Nils Frahm - Spaces
Je sais pas chez vous, mais ici à l’heure où j’écris ces lignes, il fait un temps de cochon. Enfin de cochon, quelle étrange expression puisqu’à mon avis aucune intelligence porcine ne mettrait ce soir le groin dehors. Disons plutôt que cette salope de pluie automnale a retrouvé le chemin des côtes bretonnes, aidée par son allié de toujours, le vent froid, capable de retourner un parapluie plus vite que moi de veste. Résultat, aujourd’hui c’est officiel, l’été indien c’est terminé. Je viens de remettre le chauffage, mon caban et à plus tard mes envies de sortir en tongues. Et il fallait en plus que ça tombe au même moment que l’économe changement d’heure qui accentue la tristesse de prendre son goûter à la tombée de la nuit. I’m down.
C’est dingue combien ce passage vers l’hiver affecte l’écoute musicale. Franchement, par ce temps digne de la naissance orageuse de Chateaubriand, vous vous voyez encore écouter de la salsa ? Danser sur Get Lucky en sarouel ? Moi j’ai plutôt envie de me pelotonner en position fœtale en écoutant Mano Solo. Voire d’hiberner six mois avec Youth Lagoon. C’est alors que Nils Frahm vient à ma rescousse.
Déjà chroniqué en ces pages, le berlinois est un rockeur du piano. Au sens où depuis son premier album The Bells, romantique mais un poil académique, le virtuose n’a eu de cesse d’élargir, de travestir, de conquérir une matière délicate en noir et blanc. Piano. Oubliez les pensums digitales qui portent au pinacle le nouveau Beethov’ déjà rassis.
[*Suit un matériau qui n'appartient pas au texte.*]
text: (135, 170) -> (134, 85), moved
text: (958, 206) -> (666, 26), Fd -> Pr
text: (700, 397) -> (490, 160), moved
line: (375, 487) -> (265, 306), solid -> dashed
Nils Frahm est de la trempe d’un intense Keith Jarrett, d’un homme capable de faire taire dans un souffle complice une assemblée de mélomanes. Parce qu’il n’est pas classique, il séduit le mixeur de sons d’aujourd’hui. Parce qu’il est classique, il pénètre de son frappé, de sa technique le cœur des puristes Deutsch Gramophone. Et parce qu’il n’est au final ni l’un ni l’autre, il touche au cœur de celui même qui n’a jamais goûté un récital de piano.
C’est ce que Spaces vous propose. Accepter le temps qu’il fait, l’humeur qu’il fait. Alors que le vent siffle dehors, l’album saura, dans la pénombre du soir, vous réconcilier avec ce nécessaire repli sous un plaid, une couette, un corps. Il saura aussi ouvrir les portes de nouvelles dimensions, sur Said and Done, réplique d’un « tube » déjà éprouvé par le pianiste sur The Bells, mais aussi avec Hammers, course poursuite des doigts sur la pensée, ou Says, magistrale leçon de minimalisme portée à son paroxysme. Spaces est un fantôme au sens où l’on se demande, recroquevillé dans le dernier pli du canapé, si ce que l’on écoute est bien réel. Dès le 18 novembre, il s’agira de vérifier cette question. Moi j’ai déjà ma petite idée.